- [WORK INSTRUCTION]: Restate word for word the lines below from the one that has "Интернет-магазин препаратов для" through the one that has "referentes del sector privado para trabajar", keeping both and dropping all pictures.

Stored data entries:
※ ※ ※
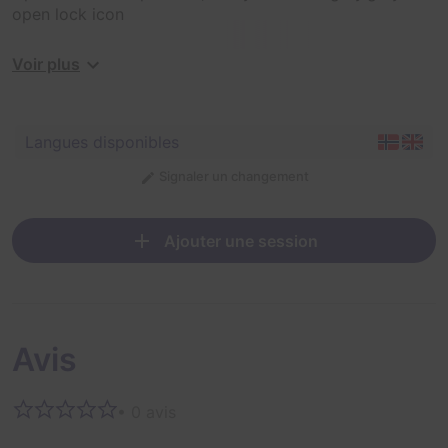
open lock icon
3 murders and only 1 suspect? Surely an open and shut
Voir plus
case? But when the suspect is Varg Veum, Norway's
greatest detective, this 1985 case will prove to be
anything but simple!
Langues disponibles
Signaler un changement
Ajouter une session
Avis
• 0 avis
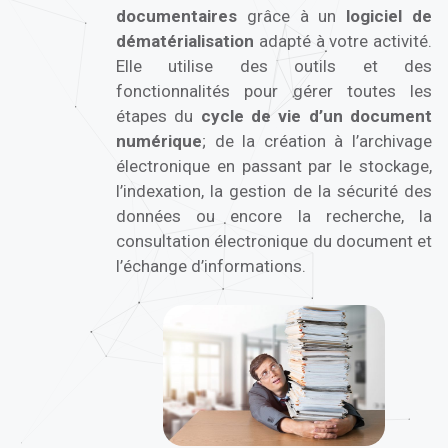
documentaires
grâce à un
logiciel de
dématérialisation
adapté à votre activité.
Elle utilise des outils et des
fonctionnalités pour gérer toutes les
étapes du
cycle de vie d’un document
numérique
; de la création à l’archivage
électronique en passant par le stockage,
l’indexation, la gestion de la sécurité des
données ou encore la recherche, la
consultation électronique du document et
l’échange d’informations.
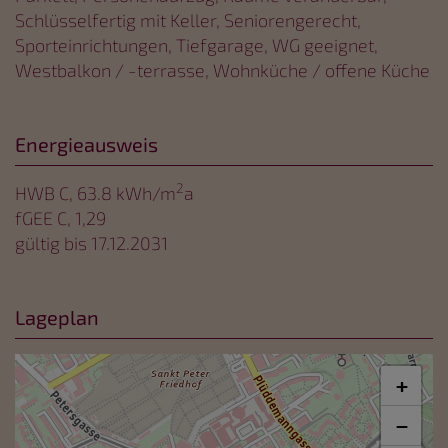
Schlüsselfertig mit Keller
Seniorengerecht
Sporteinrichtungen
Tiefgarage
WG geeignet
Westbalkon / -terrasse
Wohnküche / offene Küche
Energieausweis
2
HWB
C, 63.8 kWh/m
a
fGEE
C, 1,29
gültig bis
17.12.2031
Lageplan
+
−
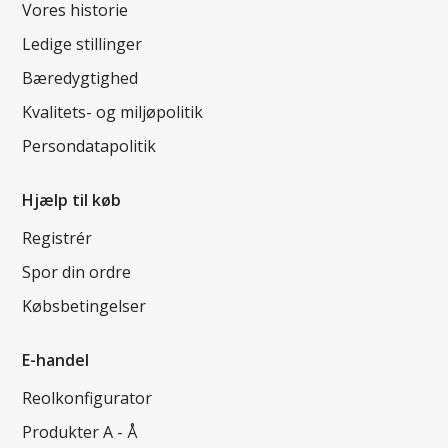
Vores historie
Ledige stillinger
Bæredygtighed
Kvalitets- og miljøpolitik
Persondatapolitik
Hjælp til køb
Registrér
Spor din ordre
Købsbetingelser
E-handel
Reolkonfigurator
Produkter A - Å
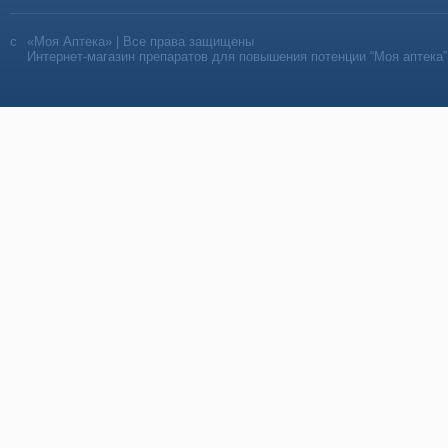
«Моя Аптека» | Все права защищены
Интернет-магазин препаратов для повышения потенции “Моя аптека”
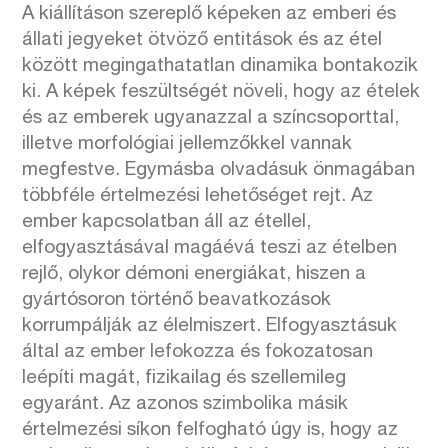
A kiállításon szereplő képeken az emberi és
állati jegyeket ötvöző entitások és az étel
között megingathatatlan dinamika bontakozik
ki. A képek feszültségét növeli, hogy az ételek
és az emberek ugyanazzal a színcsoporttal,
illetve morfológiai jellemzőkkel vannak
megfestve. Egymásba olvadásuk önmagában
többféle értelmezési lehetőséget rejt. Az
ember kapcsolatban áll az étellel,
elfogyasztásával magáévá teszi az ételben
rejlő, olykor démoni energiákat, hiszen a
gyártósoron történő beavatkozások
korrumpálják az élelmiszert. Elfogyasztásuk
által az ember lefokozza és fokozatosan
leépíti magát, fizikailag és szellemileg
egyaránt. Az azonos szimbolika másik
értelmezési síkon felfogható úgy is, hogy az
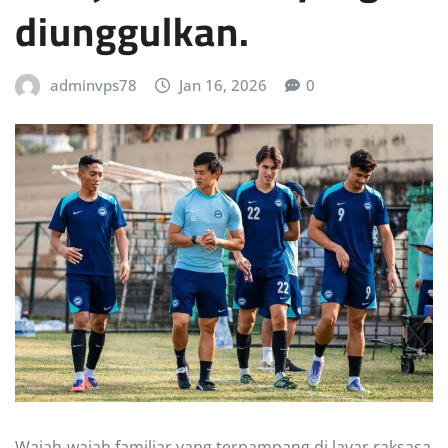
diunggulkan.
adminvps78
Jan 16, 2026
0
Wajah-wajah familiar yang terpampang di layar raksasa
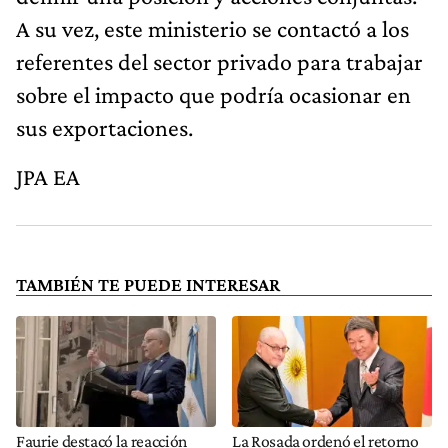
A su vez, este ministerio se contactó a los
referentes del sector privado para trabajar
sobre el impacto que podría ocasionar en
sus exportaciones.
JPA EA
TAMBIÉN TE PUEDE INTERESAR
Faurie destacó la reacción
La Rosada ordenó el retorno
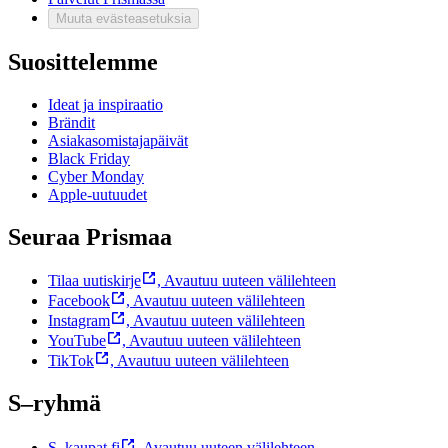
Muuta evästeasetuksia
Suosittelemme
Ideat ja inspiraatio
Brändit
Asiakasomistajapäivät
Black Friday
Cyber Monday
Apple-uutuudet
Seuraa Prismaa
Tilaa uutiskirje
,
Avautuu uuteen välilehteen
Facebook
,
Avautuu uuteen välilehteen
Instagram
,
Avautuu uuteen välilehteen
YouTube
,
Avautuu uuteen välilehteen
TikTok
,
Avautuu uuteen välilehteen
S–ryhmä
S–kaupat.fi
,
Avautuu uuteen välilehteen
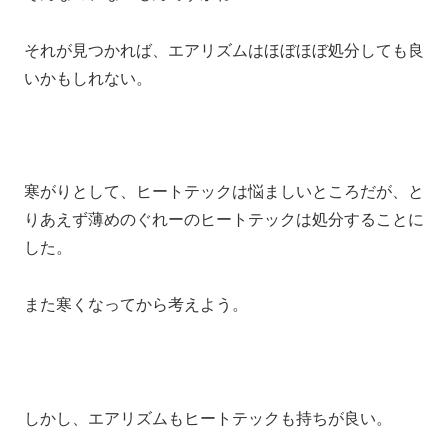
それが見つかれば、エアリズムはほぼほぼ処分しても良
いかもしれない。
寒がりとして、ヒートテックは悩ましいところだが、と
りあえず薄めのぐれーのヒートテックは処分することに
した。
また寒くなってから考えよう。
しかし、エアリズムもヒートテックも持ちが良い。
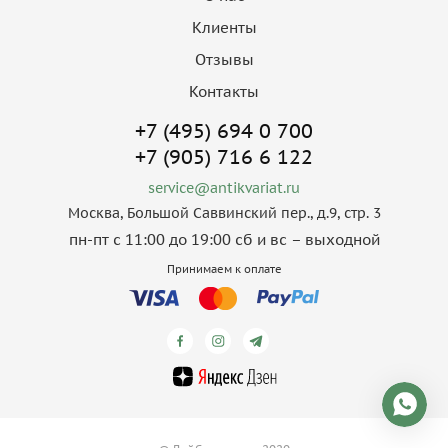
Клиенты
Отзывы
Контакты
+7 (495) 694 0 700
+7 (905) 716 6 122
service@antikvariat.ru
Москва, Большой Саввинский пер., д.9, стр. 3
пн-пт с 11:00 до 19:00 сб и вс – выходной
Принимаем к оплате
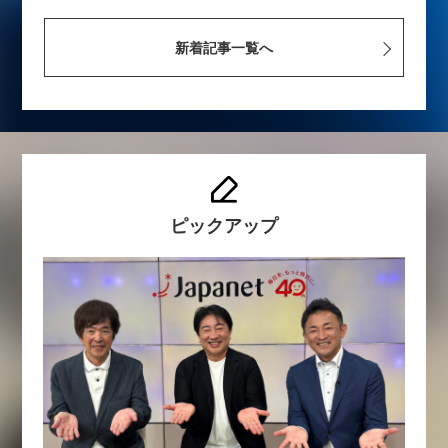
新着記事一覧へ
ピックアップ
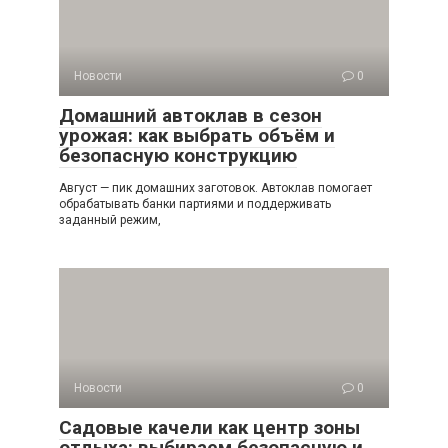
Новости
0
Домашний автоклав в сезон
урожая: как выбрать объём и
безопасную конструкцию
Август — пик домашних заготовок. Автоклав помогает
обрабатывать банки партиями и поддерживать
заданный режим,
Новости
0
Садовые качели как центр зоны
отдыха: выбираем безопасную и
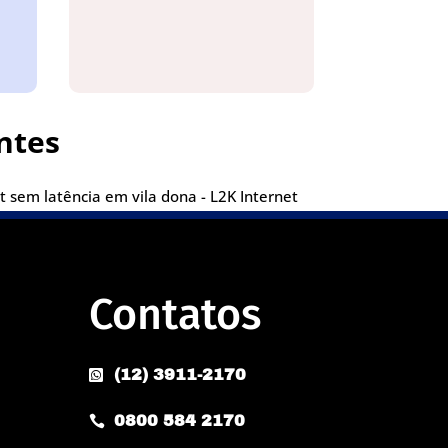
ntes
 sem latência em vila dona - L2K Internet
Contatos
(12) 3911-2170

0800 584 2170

※ ※ ※
- [EXPECTED OUTPUT]:
Интернет-магазин препаратов для повышения потенции “Моя аптека”
A kiállításon szereplő képeken az emberi és
állati jegyeket ötvöző entitások és az étel
között megingathatatlan dinamika bontakozik
ki. A képek feszültségét növeli, hogy az ételek
és az emberek ugyanazzal a színcsoporttal,
illetve morfológiai jellemzőkkel vannak
megfestve. Egymásba olvadásuk önmagában
többféle értelmezési lehetőséget rejt. Az
ember kapcsolatban áll az étellel,
elfogyasztásával magáévá teszi az ételben
rejlő, olykor démoni energiákat, hiszen a
gyártósoron történő beavatkozások
korrumpálják az élelmiszert. Elfogyasztásuk
által az ember lefokozza és fokozatosan
leépíti magát, fizikailag és szellemileg
egyaránt. Az azonos szimbolika másik
értelmezési síkon felfogható úgy is, hogy az
diunggulkan.
adminvps78
Jan 16, 2026
0
Wajah-wajah familiar yang terpampang di layar raksasa
A su vez, este ministerio se contactó a los
referentes del sector privado para trabajar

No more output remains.